In all that time, Ferrel never lost his paralyzing shyness—a failing he was well aware of but couldn't seem to shake. Once, he wrote a paper, "Note on the influence of the tides in causing an apparent acceleration of the moon's mean motion," and realized that it contained an original and important finding. He decided to present the paper to the American Academy of Arts and Sciences, but somehow he couldn't bring himself to stand up and read it aloud. "I carried it to the meetings of the Academy time after time with the intention of reading it," he later confessed, "and my courage failed."

William Ferrel finally retired at age seventy to the Midwest, but he couldn't bear to be so far away from a ready supply of books and soon moved back east. He died five years later, as peacefully as he had lived.
One of his greatest friends, meteorologist Cleveland Abbé, who had known him for thirty years, wrote: "We all remember his quiet ways, his indefatigable industry, his shyness, his perpetual absorption in the contemplation of some new and complex problem. He lived in an atmosphere of abstraction; he was with us, yet not of us."

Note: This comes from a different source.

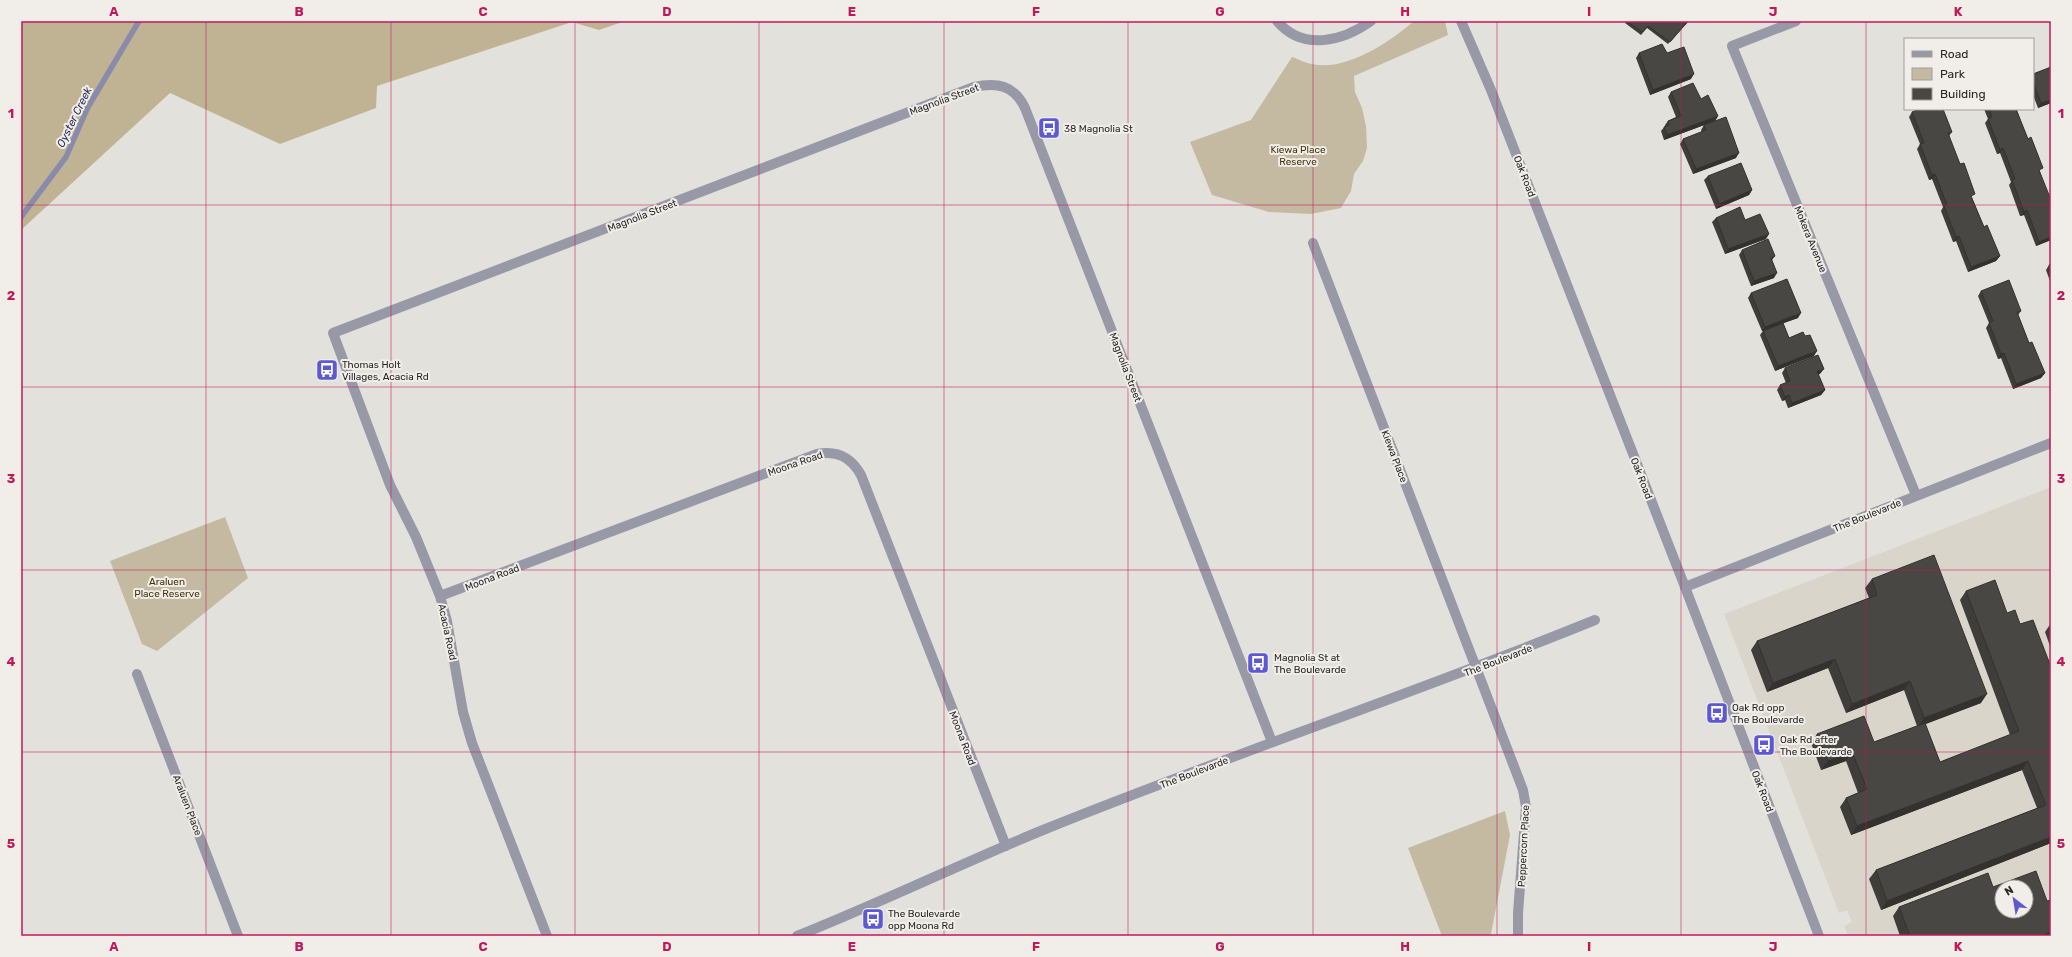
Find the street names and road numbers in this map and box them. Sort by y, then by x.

Another, more formal, obituary, by a meteorological professor who had worked a little with Ferrel, said: "It is a curious commentary on renown to name Ferrel, of whom the great world knows nothing ... as one of the most eminent scientific men that America has produced." America has produced plenty of eminent scientific men and women since that was written, but it still holds true on both counts. Ferrel is still relatively unknown, and he remains one of the best American scientists who has ever lived.

***

Without the great wind belts of the world, our planet would be a very different place, part frozen, part fried. If all the heat that arrived in the tropics from the sun simply remained there, the equatorial region would be a full 25 degrees Fahrenheit warmer than today, and life there would be all but impossible. The poles would be in a worse state—they need to gain heat even more than the tropics need to lose it. Not only do the poles receive less direct sunlight than the equator, but their white caps reflect a large proportion of their sun back into space. Because of this, if they received no helping hand from farther south, both of the polar regions would be 45 degrees Fahrenheit colder than today, and this cooling would spill over into the heavily populated middle to high latitudes. In other words, if heat stayed only where it landed, most of Earth's surface would be unbearable.

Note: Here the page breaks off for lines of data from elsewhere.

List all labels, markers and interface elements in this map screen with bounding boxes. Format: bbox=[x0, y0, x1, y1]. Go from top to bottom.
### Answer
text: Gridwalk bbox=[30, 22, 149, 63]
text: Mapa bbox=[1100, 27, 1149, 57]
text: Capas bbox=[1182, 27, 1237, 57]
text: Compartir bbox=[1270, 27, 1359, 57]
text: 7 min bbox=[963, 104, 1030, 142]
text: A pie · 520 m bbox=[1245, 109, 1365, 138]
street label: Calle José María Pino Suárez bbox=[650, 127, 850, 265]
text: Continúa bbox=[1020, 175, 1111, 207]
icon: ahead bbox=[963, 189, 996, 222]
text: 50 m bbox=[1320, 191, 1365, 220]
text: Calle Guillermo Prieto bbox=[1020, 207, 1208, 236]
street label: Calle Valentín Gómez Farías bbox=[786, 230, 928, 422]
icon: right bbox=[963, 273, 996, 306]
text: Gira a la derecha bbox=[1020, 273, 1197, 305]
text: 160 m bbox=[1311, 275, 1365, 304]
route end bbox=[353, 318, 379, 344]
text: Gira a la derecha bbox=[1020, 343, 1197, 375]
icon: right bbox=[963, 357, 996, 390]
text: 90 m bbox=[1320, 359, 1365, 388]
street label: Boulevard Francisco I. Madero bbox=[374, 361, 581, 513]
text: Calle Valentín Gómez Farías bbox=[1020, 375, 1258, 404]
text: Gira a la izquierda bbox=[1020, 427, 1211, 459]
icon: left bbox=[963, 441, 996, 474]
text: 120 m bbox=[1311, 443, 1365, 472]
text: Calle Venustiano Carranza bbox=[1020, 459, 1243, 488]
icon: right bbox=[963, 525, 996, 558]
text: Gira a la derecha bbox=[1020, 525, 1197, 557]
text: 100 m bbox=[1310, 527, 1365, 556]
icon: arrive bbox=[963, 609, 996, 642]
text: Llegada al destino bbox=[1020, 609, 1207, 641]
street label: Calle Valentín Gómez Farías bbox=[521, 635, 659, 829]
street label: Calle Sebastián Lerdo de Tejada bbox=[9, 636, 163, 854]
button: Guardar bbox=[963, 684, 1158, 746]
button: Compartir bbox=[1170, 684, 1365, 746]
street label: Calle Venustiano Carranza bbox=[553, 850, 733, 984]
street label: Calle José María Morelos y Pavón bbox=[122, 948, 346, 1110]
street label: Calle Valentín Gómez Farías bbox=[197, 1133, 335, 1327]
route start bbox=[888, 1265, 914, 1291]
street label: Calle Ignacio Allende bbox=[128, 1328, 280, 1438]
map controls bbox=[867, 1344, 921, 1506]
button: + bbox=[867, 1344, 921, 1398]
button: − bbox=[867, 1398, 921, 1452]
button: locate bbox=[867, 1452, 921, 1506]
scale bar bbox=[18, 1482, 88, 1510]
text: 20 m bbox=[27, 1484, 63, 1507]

Global winds are the agents that perform this redistribution of thermal wealth, and the middle latitudes are the engines of their endeavors. The most important ingredient of this engine is another vital aspect of moving air that Ferrel's new "north turns right" rule managed to explain: not wind currents, but storms.

Until Ferrel came along, nobody had understood why the winds around storms and weather patterns move in circles. In fact, before satellites could show us all the dramatic images of spiraling hurricanes, many people refused to believe that they were circular. The explanation for the shape of storms lies very simply in the new rule that Ferrel discovered. Every piece of moving air on Earth has the perpetual urge to turn. The sky is never still, nor is it uniform. Air is always on the move from one place to the next, and storms begin with any small patch of sky that has lost a little air to its neighbors. Air from the surrounding regions starts to try to fill this hole, but it can't. As soon as it starts to move toward the low-pressure center, it has to turn. Northern air turns right, which is why northern cyclones are always counterclockwise. Similarly, southern storms move clockwise, because the air there turns left. Every circling storm is a direct manifestation of our constantly spinning planet, and Ferrel was the first to understand that.